The purpose of this work is to estimate, in a generic sense, downstream bromide concentrations based on scenarios developed from stream flow and CWTP effluent data. The scenarios contained two major elements. First, the available data from CWTPs were used to generate concentration frequency distributions for produced water with and without Marcellus Shale water, flowback, a mixture of flowback other produced water, and a lower bromide water. Under separate scenarios the release of each type of water from the CWTP locations was modeled to determine the impact of various operations on the receiving water body. CWTPs are not the only source of bromide in the watersheds where they operate; coal mine drainage and coal-fired power plant wastes also contribute bromide to these watersheds. The simulations used only the CWTP discharge to isolate the potential impact from disposal of treated oil and gas production wastewater. Second, the historical flow record for the Allegheny River and Blacklick Creek were used to simulate both low-flow and high-flow conditions. Variations in all the parameters were examined using Monte Carlo methods. The scenarios were simulated by steady-state flows and discharges, and because the plants might not operate continuously, with pulsed inputs of treated effluent.

Data Sources

Data to define the scenarios were compiled from effluent discharges from CWTPs in western Pennsylvania, receiving river flows at the point of discharge, and data on flow accretion with downstream travel distance. The reported plant effluent discharges and USGS gauge information on flows in the Allegheny River and Blacklick Creek are given in Table 1. The frequency distribution of flows during the average low-flow and high-flow months (August and March) were used in the scenarios that follow.

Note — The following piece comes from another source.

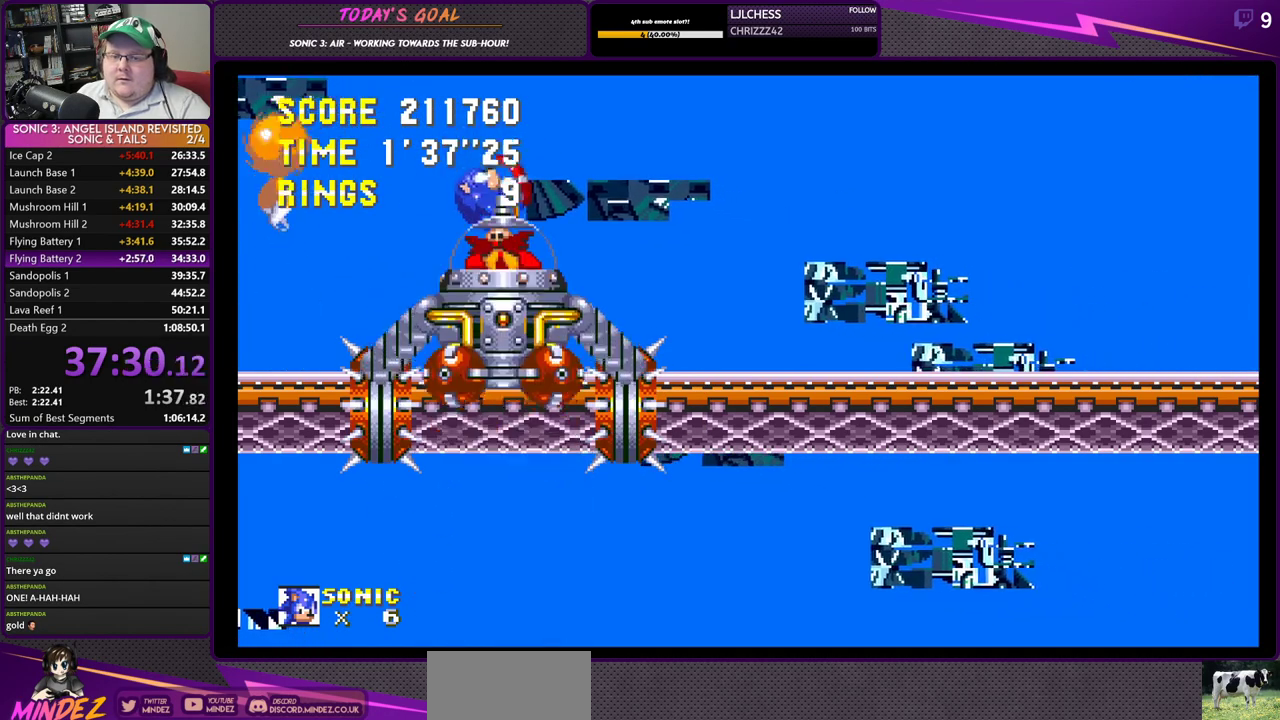
{"buttons": [], "left_stick": "center", "right_stick": "center", "events": [[284, "DPAD_RIGHT", "down"], [417, "DPAD_RIGHT", "up"]]}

Table 1. Permitted Discharges for All Outfalls Reporting Data and USGS Gauge Data Used to Develop Scenarios

Outfall permit data		USGS gauge	USGS gauge data
Outfall	Permitted discharge (MGD)		Number of months of record	Minimum monthly discharge $m^{3} / s$ (date)	Maximum monthly discharge $m^{3} / s$ (date)	Observed receiving-body discharge distributions ( $m^{3} / s$ )
Outfall	Permitted discharge (MGD)		Number of months of record	Minimum monthly discharge $m^{3} / s$ (date)	Maximum monthly discharge $m^{3} / s$ (date)	Month	Minimum	Median	Maximum
B	0.155	03042000	720	0.82 ( $9 / 1998$ )	45.7 ( $3 / 1967$ )	August	1.0	2.8	16.6
						All	0.82	8.4	45.7
						March	6.20	21.1	45.7
C/E	0.045/0.018	03038000	900	0.17 ( $9 / 1952$ )	37.9 ( $3 / 1994$ )	September	0.17	1.4	30.6
						All	0.17	6.2	37.9
						March	2.4	16.1	37.9
D	0.3	03025500	863	16.1 ( $10 / 1963$ )	1370 ( $3 / 1945$ )	August	21.0	64.6	391
						All	16.1	272	1,370
						March	181	552	1,370

Commercial Treatment Plant Effluent

Five CWTPs voluntarily submitted effluent data, which included the discharge rate and bromide concentration from six outfalls to surface waters in western Pennsylvania for the period from February to December 2011 (U.S. EPA 2011e), and are denoted A–F in the following discussion. Three of the plants also submitted additional data in response to information requests issued by EPA pursuant to Section 308 of the Clean Water Act (U.S. EPA 2011c, b, d). The NPDES permits for these plants required monitoring and reporting of bromide concentrations, but did not impose an effluent limit. After September 2011, the plants stopped treating Marcellus Shale produced water, although they continued to accept other oil and gas produced water (Hart Resources 2011). Subsequent administrative settlements with EPA require the installation of controls what will reduce effluent concentrations from these plants (U.S. EPA 2013); therefore the bromide frequency distributions described subsequently represent historic practices.

Laboratory analysis reports were included with the data and identified the analytical methods, detection limits, dilution factors, and other information. Taken together this information was used to assess the quality of the data. Generally one sample was collected and analyzed per month, however, in some cases up to four samples were collected and analyzed.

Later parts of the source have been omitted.